Trying to escape stresses of the big city, Muscovites are taking inspiration from the games of their childhood. RT invites you to join in.

­Learning through playing

Moscow’s English Games and Conversation Club is not a typical tea-party but rather a games venue. Apart from other services, it offers a wide range of board games to play – they are all in English and involve a lot of talking. The idea is that twice a week for the modest fee of 50 rubles per hour anyone can come and play.

“We are making a club where people go to play, to entertain themselves and then they make their English better,” Anna Chalova, organizer of English Games and Conversation Club, told RT. “So it’s not only an educational club, it’s more of an entertainment club.”

The club was initially set up for Russians wanting to hone their English skills. Foreigners, however, come too to unwind after work or to feel more at home in Moscow.
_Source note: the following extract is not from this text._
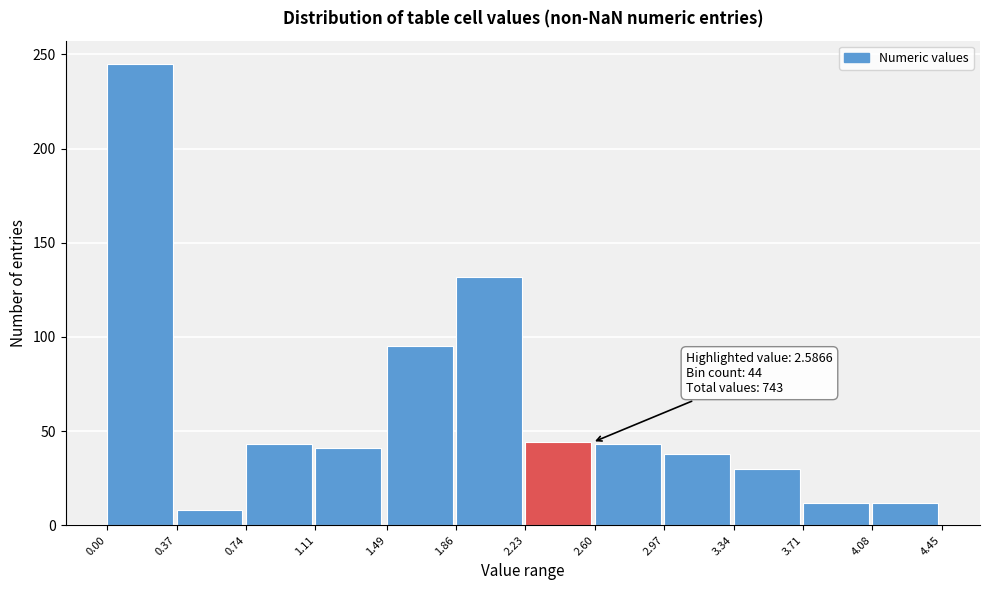

Which range on the x-axis has the tallest bar?

0.00 to 0.37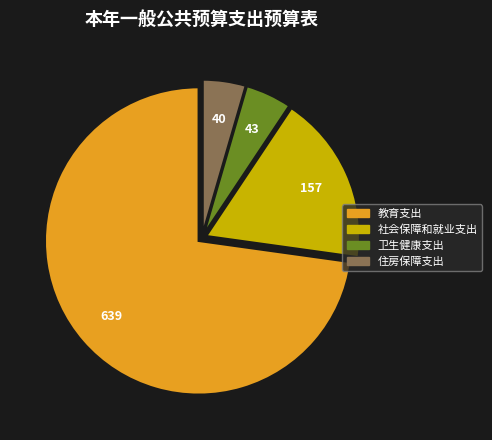

Which slice is the largest?

教育支出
“It’s fun. It’s in the evenings, people come here after work and they spend splendid time,” participant Stanislav Bakulinsky, told RT. “There’s a lot of laughter as you see. You just get out of here and you are happy, it’s like a small vacation every week!”
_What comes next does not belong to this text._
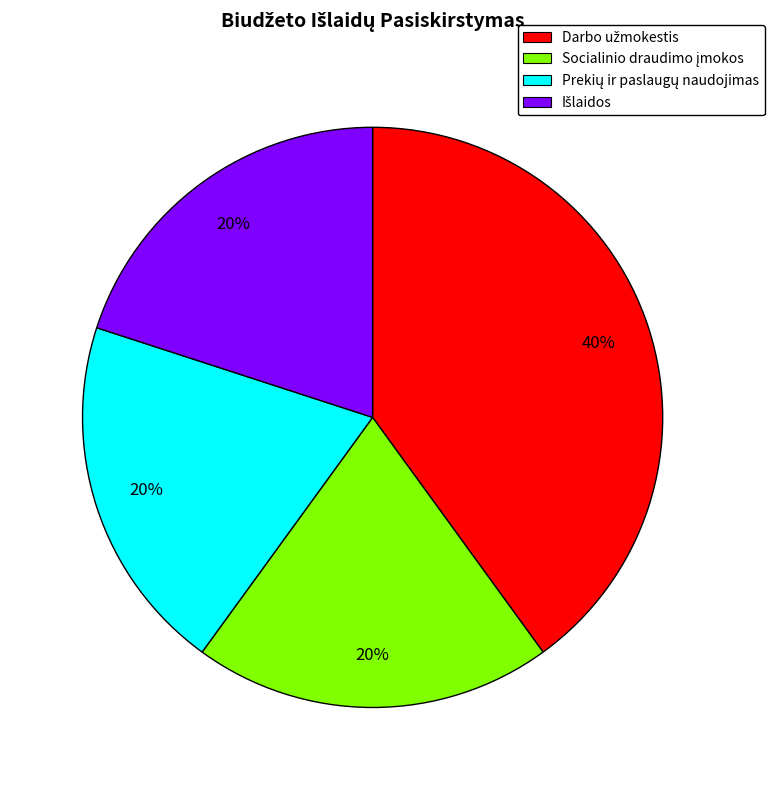

Is there any slice that represents more than half of the pie?

No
The organizers say they want to see even more foreigners to make the club a truly cosmopolitan affair.

­‘Chess Boulevard’ in central Moscow

Of course, life in a big city is not all work and no play. Apart from English board games, Moscow offers plenty of fun that you can join in, without needing perfect Russian to have a good time.

Try, for example, the universal language of chess. Every weekend throughout summer and early autumn, Moscow’s downtown boulevards turn into an arena where chess lovers battle it out. Set up six years ago, the initiative is called the Annual Moscow Chess Festival, transforming the capital’s Strastnoy Boulevard into Chess Boulevard. It is free of charge and anyone can join in. Even though it is an amateur competition, passions run high.

“The weather is great, so why not play outside,” Aleksandr Ivanov, a judge at the Annual Moscow Chess Festival, told RT. “Every year our festival is becoming more and more popular. Chess used to be big in this country – in every street people used to play and compete. And I’m very happy that this tradition is now reviving.”

­Games market in Winzavod

If you want to know what is new on the games market, head to one of the playing sessions organized by Mosigra Company – a network of board game shops.

“We offer a wide variety of board games,” Olga Tarabarina, event manager at Mosigra, told RT. “Several times a week, we organize free events across the city where people can come and try out a whole lot of them. Our team is there to help explain the rules and then people just have a good time.”

The meeting is held at Winzavod Contemporary Art Centre, where games come in Russian, English – or with no need to speak at all. If you like something, you can buy it on the spot.

“It’s more fun than playing at home,” a participant told RT. “Here, you not only try out new games but meet new people.”